# Truss Rod tool For Seagull Folk SG



## Lawrence (Nov 14, 2014)

Can somebody tell me what size allen key I need for the above guitar?
Thanks


----------



## Steadfastly (Nov 14, 2008)

Lawrence said:


> Can somebody tell me what size allen key I need for the above guitar?
> Thanks


You could email Godin at [email protected].


----------



## Lawrence (Nov 14, 2014)

Thankyou


----------



## Mooh (Mar 7, 2007)

5/32" or 4 mm I suspect, but I wouldn't swear to it.


----------



## Lawrence (Nov 14, 2014)

Mooh said:


> 5/32" or 4 mm I suspect, but I wouldn't swear to it.


I will give it a try.


----------



## Steadfastly (Nov 14, 2008)

Lawrence said:


> I will give it a try.


I'm sure you know this but just make sure the fit is really snug before going ahead with any adjustment. You don't want to strip it.


----------



## Bubb (Jan 16, 2008)

Lawrence said:


> Can somebody tell me what size allen key I need for the above guitar?
> Thanks





Mooh said:


> 5/32" or 4 mm I suspect, but I wouldn't swear to it.

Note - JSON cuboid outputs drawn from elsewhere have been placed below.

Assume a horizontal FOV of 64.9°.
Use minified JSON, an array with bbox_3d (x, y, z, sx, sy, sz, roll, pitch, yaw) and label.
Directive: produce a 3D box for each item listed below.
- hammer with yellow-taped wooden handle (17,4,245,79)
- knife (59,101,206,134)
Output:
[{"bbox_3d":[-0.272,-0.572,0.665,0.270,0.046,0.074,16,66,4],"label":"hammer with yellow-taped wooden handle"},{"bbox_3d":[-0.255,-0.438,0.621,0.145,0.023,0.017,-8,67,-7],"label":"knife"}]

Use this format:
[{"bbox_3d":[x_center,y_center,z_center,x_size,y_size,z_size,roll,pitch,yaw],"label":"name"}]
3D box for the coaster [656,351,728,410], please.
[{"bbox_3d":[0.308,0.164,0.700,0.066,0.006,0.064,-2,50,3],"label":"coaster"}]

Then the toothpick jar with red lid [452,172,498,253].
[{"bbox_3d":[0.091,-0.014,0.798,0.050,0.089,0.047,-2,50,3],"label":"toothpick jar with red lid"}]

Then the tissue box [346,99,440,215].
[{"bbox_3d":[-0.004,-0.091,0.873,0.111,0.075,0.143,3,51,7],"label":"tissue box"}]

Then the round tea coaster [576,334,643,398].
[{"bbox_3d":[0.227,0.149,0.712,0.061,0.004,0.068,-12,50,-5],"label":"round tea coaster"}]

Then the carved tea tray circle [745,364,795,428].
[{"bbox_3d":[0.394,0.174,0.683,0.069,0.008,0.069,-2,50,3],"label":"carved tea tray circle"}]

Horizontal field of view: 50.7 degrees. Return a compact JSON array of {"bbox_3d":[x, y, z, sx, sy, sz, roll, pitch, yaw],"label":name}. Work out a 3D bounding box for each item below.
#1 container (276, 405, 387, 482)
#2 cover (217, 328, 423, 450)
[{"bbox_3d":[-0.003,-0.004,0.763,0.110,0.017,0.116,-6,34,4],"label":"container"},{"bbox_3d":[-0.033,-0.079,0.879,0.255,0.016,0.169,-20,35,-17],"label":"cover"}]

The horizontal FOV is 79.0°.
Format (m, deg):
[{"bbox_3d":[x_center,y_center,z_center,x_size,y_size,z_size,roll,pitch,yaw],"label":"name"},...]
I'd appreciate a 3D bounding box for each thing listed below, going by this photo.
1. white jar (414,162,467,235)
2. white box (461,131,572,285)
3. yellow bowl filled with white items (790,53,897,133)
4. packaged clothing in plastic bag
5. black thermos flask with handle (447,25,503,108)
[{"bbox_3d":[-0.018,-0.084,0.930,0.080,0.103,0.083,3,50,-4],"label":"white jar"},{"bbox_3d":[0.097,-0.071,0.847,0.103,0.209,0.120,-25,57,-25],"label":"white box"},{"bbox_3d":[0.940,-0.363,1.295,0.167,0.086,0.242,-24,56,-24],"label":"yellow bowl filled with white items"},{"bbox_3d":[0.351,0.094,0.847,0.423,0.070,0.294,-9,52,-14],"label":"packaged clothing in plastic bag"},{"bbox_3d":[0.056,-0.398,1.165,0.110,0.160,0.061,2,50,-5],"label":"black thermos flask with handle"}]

Both my Seagull Mini Jumbo and Godin 5th Ave. are 4mm,so that would be a safe bet .


----------



## Lord-Humongous (Jun 5, 2014)

I can confirm it's 4mm, had to go buy one recently for my Seagull. It's tricky to get in there to adjust too, so if you find one with a long handle, you might find it helpful.


----------



## Lawrence (Nov 14, 2014)

Steadfastly said:


> I'm sure you know this but just make sure the fit is really snug before going ahead with any adjustment. You don't want to strip it.


Been doing this for years but it is a good thing to keep in mind.


----------



## Lawrence (Nov 14, 2014)

I would like to thank everybody. 4mm does the job.


----------